=== Section Start ===

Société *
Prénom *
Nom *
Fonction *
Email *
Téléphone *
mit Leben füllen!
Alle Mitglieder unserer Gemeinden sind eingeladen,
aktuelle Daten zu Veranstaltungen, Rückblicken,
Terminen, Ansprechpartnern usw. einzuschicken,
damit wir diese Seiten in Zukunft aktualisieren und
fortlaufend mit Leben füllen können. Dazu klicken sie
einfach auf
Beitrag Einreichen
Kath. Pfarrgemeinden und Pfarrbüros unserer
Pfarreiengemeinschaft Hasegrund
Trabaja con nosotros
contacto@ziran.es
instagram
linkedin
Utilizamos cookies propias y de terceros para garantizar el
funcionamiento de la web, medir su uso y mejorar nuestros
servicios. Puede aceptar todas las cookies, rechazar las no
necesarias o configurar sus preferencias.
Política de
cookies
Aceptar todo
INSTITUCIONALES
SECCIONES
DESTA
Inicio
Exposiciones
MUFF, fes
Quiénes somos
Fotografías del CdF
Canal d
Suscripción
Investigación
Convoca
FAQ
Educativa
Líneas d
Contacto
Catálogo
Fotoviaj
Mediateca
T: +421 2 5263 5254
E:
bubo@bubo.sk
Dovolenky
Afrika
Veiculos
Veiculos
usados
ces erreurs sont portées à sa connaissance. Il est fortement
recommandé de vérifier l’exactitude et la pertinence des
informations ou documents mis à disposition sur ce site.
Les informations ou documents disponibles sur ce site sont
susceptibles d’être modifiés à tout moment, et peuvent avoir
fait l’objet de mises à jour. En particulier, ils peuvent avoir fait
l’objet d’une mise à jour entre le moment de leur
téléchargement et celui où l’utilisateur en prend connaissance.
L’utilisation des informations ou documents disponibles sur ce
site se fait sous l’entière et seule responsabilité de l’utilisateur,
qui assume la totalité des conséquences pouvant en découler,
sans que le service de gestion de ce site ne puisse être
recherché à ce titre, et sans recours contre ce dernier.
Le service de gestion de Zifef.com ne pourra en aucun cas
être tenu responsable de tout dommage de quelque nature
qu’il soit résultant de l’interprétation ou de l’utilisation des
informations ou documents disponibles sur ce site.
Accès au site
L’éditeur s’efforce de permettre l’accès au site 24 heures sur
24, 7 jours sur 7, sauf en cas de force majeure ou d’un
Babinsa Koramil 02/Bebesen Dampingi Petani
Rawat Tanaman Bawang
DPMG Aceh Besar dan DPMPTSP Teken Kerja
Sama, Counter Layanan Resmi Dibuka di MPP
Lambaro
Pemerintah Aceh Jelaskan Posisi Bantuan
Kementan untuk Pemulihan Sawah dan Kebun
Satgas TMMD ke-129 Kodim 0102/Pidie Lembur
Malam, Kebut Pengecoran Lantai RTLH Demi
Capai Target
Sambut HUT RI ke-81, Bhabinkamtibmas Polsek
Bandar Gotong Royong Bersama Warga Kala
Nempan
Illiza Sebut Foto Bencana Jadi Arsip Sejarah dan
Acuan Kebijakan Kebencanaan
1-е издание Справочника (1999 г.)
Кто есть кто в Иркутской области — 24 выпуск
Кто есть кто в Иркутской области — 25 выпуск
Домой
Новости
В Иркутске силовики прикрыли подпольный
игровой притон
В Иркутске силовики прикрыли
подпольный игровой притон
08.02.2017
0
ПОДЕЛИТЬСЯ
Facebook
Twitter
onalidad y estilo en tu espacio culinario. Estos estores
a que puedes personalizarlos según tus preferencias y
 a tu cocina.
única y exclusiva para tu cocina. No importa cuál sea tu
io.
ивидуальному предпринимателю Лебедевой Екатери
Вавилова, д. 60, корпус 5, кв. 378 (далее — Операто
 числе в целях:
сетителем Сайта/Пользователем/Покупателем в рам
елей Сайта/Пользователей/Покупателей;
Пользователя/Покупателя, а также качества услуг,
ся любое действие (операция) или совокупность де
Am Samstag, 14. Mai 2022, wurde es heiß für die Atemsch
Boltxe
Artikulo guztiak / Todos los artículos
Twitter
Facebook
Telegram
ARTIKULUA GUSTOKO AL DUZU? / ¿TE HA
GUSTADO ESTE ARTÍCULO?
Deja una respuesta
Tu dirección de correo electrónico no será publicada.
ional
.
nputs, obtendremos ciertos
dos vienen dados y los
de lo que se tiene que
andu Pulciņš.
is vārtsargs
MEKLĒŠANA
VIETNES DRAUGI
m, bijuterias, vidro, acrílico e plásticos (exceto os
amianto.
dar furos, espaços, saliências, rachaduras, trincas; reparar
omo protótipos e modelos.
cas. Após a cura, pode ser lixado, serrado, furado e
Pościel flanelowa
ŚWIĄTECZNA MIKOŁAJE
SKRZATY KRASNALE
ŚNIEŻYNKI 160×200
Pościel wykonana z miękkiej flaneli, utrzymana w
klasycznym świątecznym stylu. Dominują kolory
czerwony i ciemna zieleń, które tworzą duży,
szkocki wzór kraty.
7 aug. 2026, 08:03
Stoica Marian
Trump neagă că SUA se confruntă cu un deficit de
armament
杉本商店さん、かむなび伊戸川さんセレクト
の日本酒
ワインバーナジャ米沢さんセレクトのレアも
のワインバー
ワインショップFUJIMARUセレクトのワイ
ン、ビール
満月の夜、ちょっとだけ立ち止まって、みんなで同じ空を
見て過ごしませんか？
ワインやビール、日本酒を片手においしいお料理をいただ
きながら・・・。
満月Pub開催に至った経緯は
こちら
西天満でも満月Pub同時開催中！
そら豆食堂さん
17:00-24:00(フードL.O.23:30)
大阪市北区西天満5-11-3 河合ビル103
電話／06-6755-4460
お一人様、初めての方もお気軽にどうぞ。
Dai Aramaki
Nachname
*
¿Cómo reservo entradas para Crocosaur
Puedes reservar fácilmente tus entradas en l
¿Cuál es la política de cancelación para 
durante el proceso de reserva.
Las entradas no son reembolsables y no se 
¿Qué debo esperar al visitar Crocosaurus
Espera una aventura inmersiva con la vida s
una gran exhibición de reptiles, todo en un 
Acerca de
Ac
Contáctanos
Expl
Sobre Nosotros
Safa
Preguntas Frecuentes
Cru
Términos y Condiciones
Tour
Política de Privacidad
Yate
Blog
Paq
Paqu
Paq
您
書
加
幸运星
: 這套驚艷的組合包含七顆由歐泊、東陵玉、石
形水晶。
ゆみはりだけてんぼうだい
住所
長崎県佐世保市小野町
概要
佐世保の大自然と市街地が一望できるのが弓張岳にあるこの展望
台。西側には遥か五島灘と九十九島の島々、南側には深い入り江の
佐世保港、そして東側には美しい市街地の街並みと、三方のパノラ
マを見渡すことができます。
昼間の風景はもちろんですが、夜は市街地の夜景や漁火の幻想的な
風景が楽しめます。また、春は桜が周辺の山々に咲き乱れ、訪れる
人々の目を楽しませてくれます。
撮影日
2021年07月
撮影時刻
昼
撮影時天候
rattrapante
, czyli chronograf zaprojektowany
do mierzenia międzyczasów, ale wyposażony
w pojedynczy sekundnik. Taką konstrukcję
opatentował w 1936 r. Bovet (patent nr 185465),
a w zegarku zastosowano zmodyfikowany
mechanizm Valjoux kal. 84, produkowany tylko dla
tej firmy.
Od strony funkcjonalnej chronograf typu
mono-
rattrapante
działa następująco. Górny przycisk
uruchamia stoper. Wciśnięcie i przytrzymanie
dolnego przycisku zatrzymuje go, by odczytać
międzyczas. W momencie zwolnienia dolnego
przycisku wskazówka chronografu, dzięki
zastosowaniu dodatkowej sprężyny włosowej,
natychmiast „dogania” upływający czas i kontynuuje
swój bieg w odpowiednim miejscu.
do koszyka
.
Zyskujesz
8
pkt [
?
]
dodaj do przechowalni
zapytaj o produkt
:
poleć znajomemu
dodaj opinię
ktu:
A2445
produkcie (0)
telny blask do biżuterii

=== Section End ===

Work order -
State the number of lines in the records that include "Сайта", and write nothing else.

Solved exercise -
2